A new proposal seeks to add social media info to the arrival and departure forms that foreign nationals are required to complete. The “social media identifier” as it is termed is described as an “optional data field to request social media … to be used for vetting purposes, as well as applicant contact information.” It does not, however, permit the DHS to ask for a traveler’s social media passwords, meaning their public posts will be the ones under review.

In terms of its benefits to the DHS, the document states: “Collecting social media data will enhance the existing investigative process and provide DHS greater clarity and visibility to possible nefarious activity and connections by providing an additional tool set which analysts and investigators may use to better analyze and investigate the case.”

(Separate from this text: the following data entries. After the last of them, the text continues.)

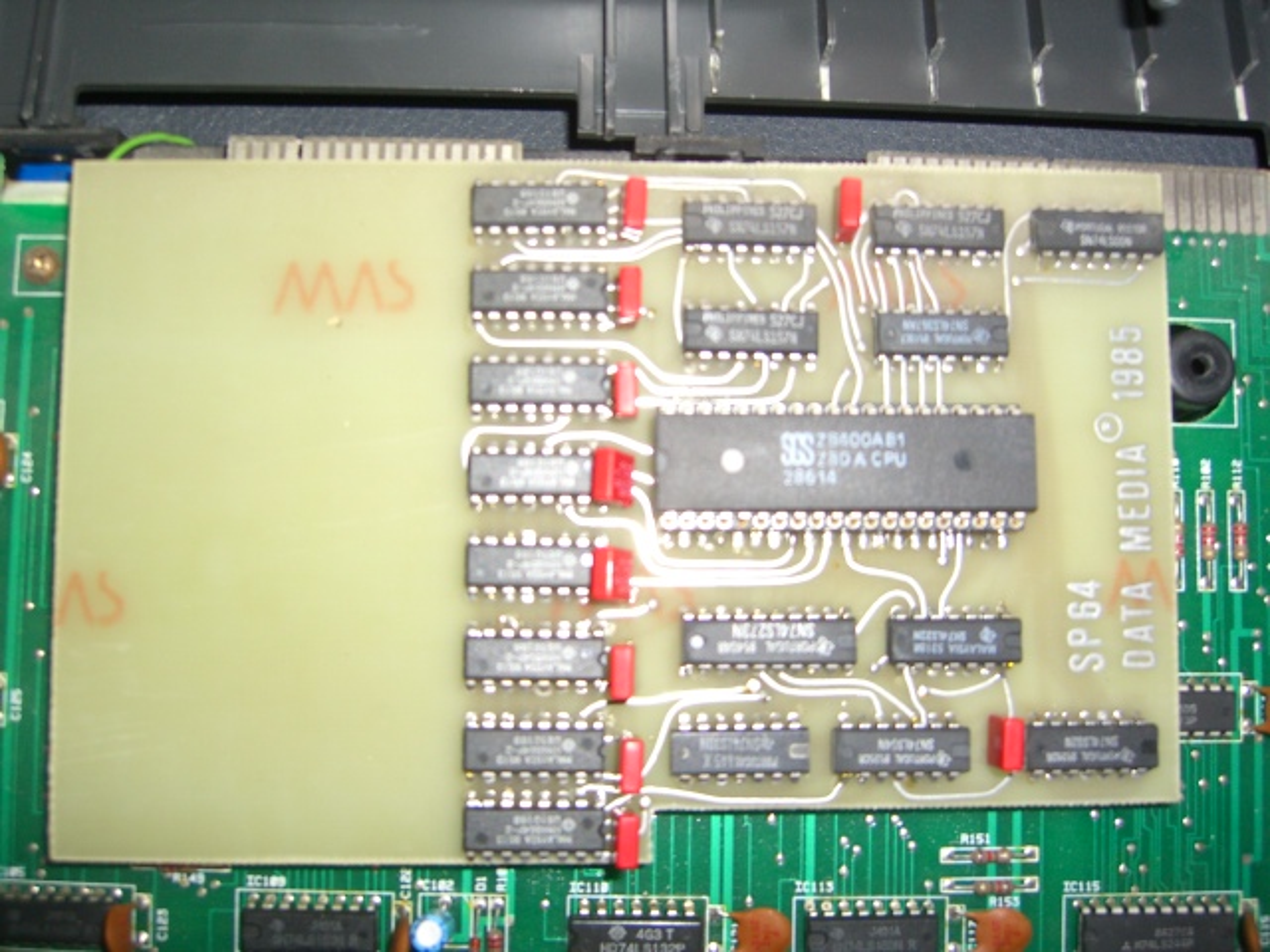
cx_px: 635
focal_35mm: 38
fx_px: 1394
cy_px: 476
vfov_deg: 37.7
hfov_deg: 49.0
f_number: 2.8
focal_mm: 7.9
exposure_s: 1/60
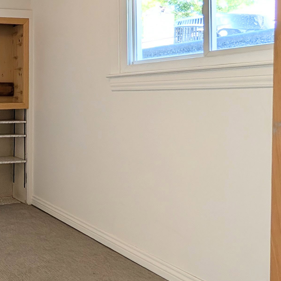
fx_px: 331
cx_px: -57
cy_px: 97
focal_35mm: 36
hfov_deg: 35.9
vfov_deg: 45.5
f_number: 1.7
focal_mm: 2.02
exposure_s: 1/142
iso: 49
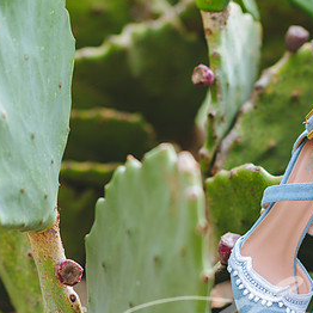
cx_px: 234
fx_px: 1637
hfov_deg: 10.9
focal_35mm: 160
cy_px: 209
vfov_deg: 10.9
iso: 50
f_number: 2.5
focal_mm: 85
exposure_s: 1/500
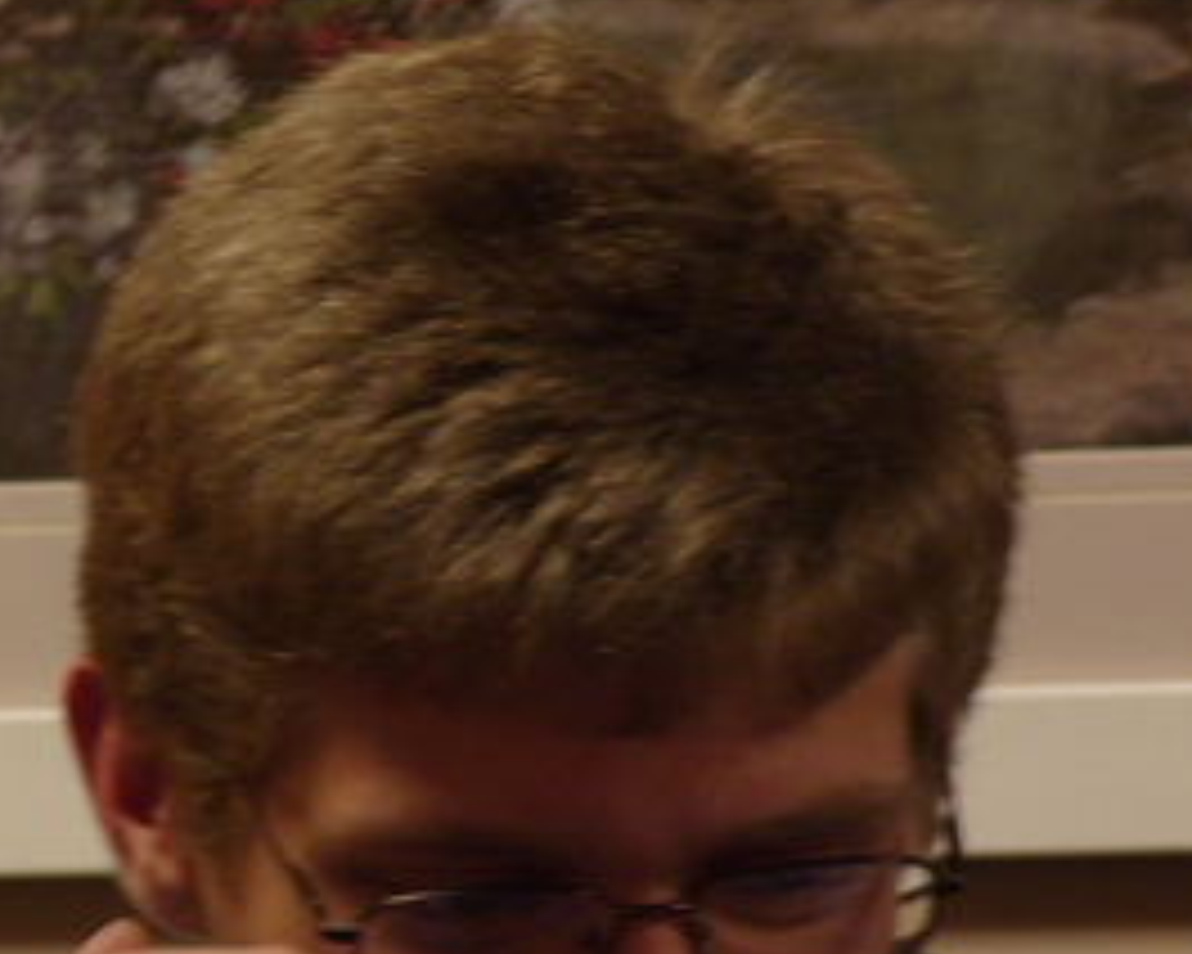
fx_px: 14570
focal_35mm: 413
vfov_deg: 3.7
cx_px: 103
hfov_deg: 4.7
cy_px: 724
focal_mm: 39
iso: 200
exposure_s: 1/30
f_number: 4.5
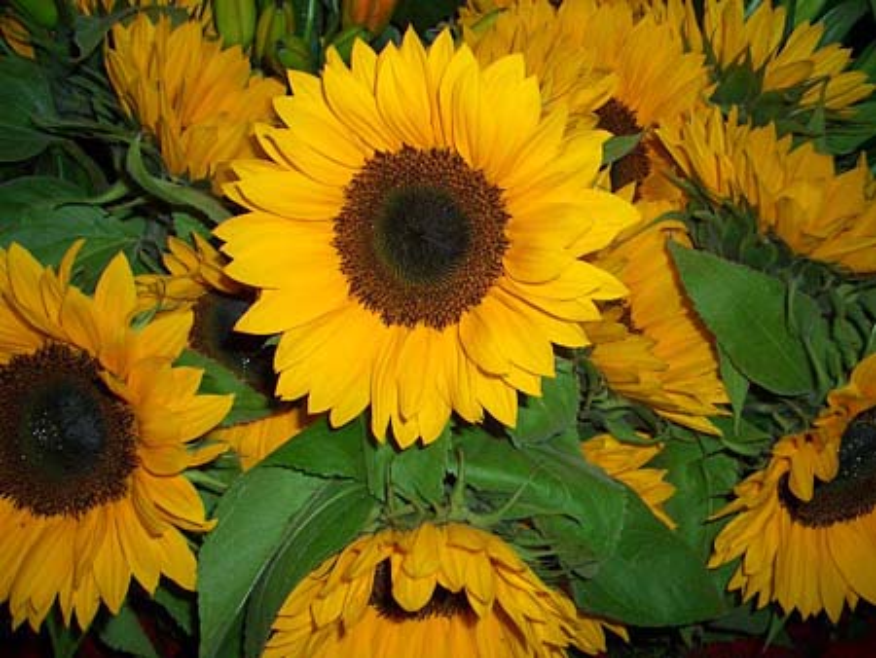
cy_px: 329
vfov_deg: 40.7
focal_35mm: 35
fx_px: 886
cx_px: 438
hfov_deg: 52.6
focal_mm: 5.8
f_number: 4.3
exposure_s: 1/60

Last year, it was revealed that the DHS was planning to allow officials to examine visa applicants’ social media accounts. The initiative came to light shortly after the San Bernardino mass shooting, which saw the perpetrators post radical messages on social media before carrying out the crime. The new proposal has been modified to cover all non-citizens entering and leaving the U.S., including those travelling without a visa.

Extremist and radical content has continued to plague social media sites such as Twitter and Facebook. Earlier this year, Twitter announced that it had suspended 125,000 accounts related to terrorist groups such as ISIS. More recently, Facebook came under fire when it was revealed that the Orlando nightclub shooter identified as Omar Mateen had been posting hateful messages across a total of five accounts on the social network. Both platforms’ policies state that they do not tolerate “hate speech” on their respective services. However, with such large communities, social media sites often rely on users, and the authorities, to point out violations to their guidelines before they take action.